* Document text
++++++++++

Getting ears pierced can increase attractiveness or lead to a deadly bacterial
infection. Should we stop mothers for imposing this possibly fatal practice on
their baby daughters, who had no choice in the matter? Why then does great
debate occur over a more minor issue, the life of an embryo? A future scale of
importance, and claim to rights, should resemble this descending order of
priority: child, embryo, and then gamete.
It is important to evaluate what the goals are in these medical procedures.
The common goal of gene therapy is for recipients to be healthier, and therefore,
happier. No reasonable physician would want to cause harm to the patient. So in
that sense, there is some murkiness in deciding the risk of the operation against
the benefits of aesthetic enhancement. Does the risk of surgery ultimately justify
the patients desires, and is the desire for a more youthful appearance equal to
necessity? In this scenario, it would be helpful to perform a cost-benefit analysis.
The trouble is how to go about empirically quantifying the proposed benefits of
physical transformation.
Perhaps no one would mind if there were very few of these diagnostic
operations, but what if it was very commonplace? Given the rapid progress in
genome sequencing technology, it is not hard to imagine that we will see, in short
order, the convergence of sequencing “ideal humans” and comparing these perfect
genomes to the embryos of every hopeful set of parents (Figure 2). It is plausible
that billions of PGD procedures could occur over the course of a generation.
With that in mind, it would be interesting to examine how that concerns the
issue of rights, and moral character [1].
After recognition of the moral issue, the question turns to how the scientific
and medical community should respond. Since this procedure is seemingly
performed often enough for it to be debated, it is safe to assume that most
members of the powers that be do not take an absolutist position on the issue.
That is, there are not sufficient numbers of people who think embryo biopsy is
always wrong, and calling for it to be illegal. Can we then infer that destroying
cells with gene defects before pregnancy is a societal good?
The Utilitarian approach asks what results in the best overall consequences [1].
That is, the ethical choice is the one that produces the greatest utility, or
benefits, for all parties [1]. Ignoring scientific difficulties regarding PGD for a
moment, this question is the core problem for both proponents and detractors of
embryo diagnosis: how to determine interests in an embryo. Does the embryo
care if it lives or dies? Even if it does not care, does that mean killing it is not a
bad result? If a comatose patient is murdered, it may not be sufficiently aware to
care that it is dying, but what if it had the possibility to regain consciousness?
Then certainly, it would follow, such an act has negative consequences. Is killing
an embryo as wrong as killing someone in their sleep? The answer is, of course
not. Viewed through the perspective of a society guided by this writers ethical
norms, we would lose nothing close to the value of a mature human, after each
PGD procedure. So, it is true that killing embryo can have a negative
consequence if was done for no purpose at all, that is, to kill embryos for its own
sake. But when measured against the potentially positive consequence of a
happier, more benevolent, generation of humans, the negative consequences
appear to be insignificant. What is really being considered is not the emotional
state of those eight cells, but how we treat human life.

++++++++++

* Source data

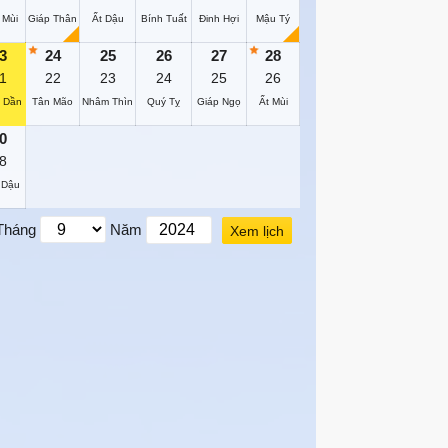
 Mùi
Giáp Thân
Ất Dậu
Bính Tuất
Đinh Hợi
Mậu Tý
3
24
25
26
27
28
1
22
23
24
25
26
 Dần
Tân Mão
Nhâm Thìn
Quý Tỵ
Giáp Ngọ
Ất Mùi
0
8
 Dậu
Tháng
Năm
Xem lịch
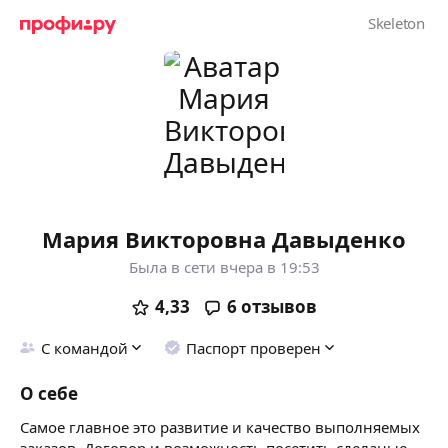
Мария Викторовна Давыденко
Была в сети вчера в 19:53
4,33
6
отзывов
С командой
Паспорт проверен
О себе
Самое главное это развитие и качество выполняемых
заказов. Договор и возможность посетить сделаные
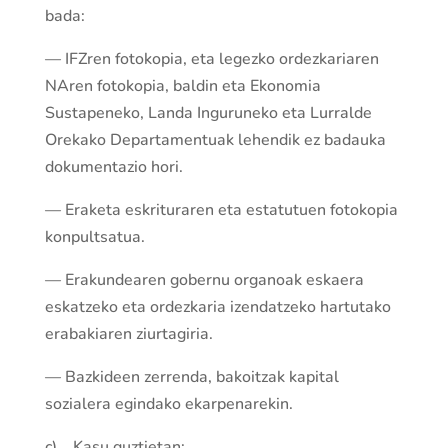
bada:
— IFZren fotokopia, eta legezko ordezkariaren
NAren fotokopia, baldin eta Ekonomia
Sustapeneko, Landa Inguruneko eta Lurralde
Orekako Departamentuak lehendik ez badauka
dokumentazio hori.
— Eraketa eskrituraren eta estatutuen fotokopia
konpul­tsa­tua.
— Erakundearen gobernu organoak eskaera
eska­tzeko eta ordezkaria izenda­tzeko hartutako
erabakiaren ziurtagiria.
— Bazkideen zerrenda, bakoi­tzak kapital
sozialera egindako ekarpenarekin.
c) Kasu guztietan:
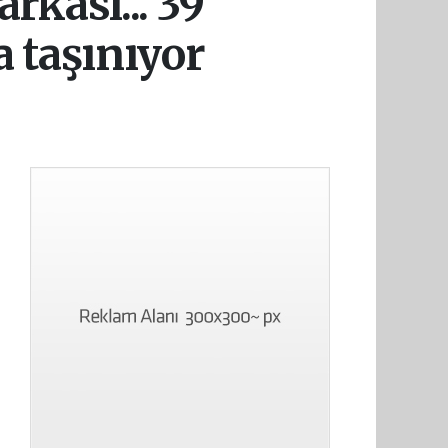
rkası... 39
fa taşınıyor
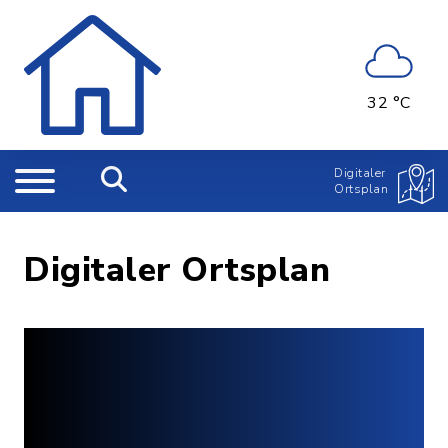
32 °C
Digitaler
Ortsplan
Digitaler Ortsplan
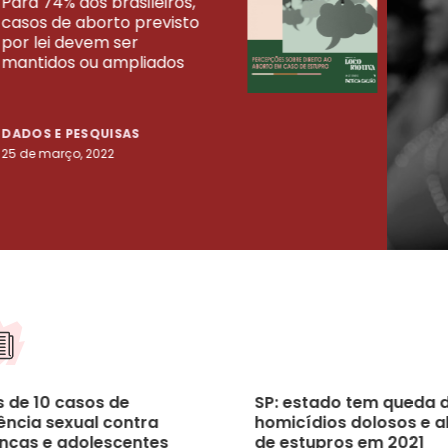
Para 74% dos brasileiros,
30% 
casos de aborto previsto
fora
UISAS
por lei devem ser
mort
mantidos ou ampliados
uma 
tenta
DADOS E PESQUISAS
DADO
25 de março, 2022
23 de
s de 10 casos de
SP: estado tem queda 
ência sexual contra
homicídios dolosos e a
anças e adolescentes
de estupros em 2021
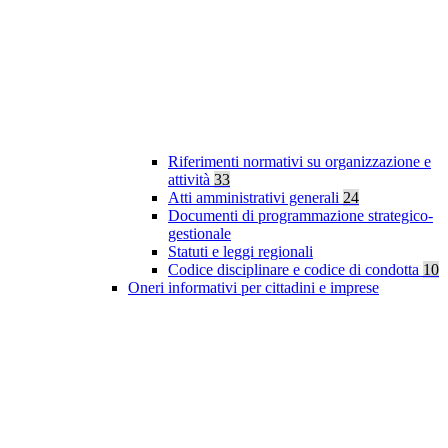
Riferimenti normativi su organizzazione e
attività
33
Atti amministrativi generali
24
Documenti di programmazione strategico-
gestionale
Statuti e leggi regionali
Codice disciplinare e codice di condotta
10
Oneri informativi per cittadini e imprese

++++++++++

* Study questions
1/ Answer these questions using the essay on embryo screening.
(a) What descending order of priority does the essay propose for importance and claim to rights?
(b) How many PGD procedures does the essay say could plausibly occur over the course of a generation?
(c) Under the Utilitarian approach as the essay describes it, which choice is the ethical one?
2/ Carry on the essay on embryo screening from its final sentence.

* Results in order
1/
(a) Child, embryo, and then gamete.
(b) Billions.
(c) The one that produces the greatest utility, or benefits, for all parties.

2/
The political philosopher Robert Nozick [4,5] noted the following:
“Utilitarian theory is embarrassed by the possibility of utility monsters who get
enormously greater gains in utility from any sacrifice of others than these others
lose. For, unacceptably, the theory seems to require that we all be sacrificed in
the monster’s maw, in order to increase total utility. Similarly if people are utility
devourers with respect to animal, always getting greatly counterbalancing utility
from each sacrifice of an animal, we may feel that ‘utilitarianism for animals,
Kantianism for people’...”
The example above is an argument against utilitarianism. Although the whole
point of the thought experiment is to bring up the idea of someone who
experienced much more utility than any real person, for the purposes of this
essay, parents that discard potential offspring can be considered to be utility
monsters. They should hardly view this label in a positive light. Nozick uses
“utility monster” to refer to a hypothetical agent who had an enormous capacity
to experience utility. Although parents are just people, and therefore are by
definition not utility monsters (to Nozick), for the sake of argument it helps to
compare parents and embryos, the way monsters are described relative to people.
As full grown humans, we know what its like to feel “alive” as most other
mature people feel. Unfortunately, we can only guess at what it is like to be an
embryo. Parents that choose PGD, self-decide their superiority to embryos.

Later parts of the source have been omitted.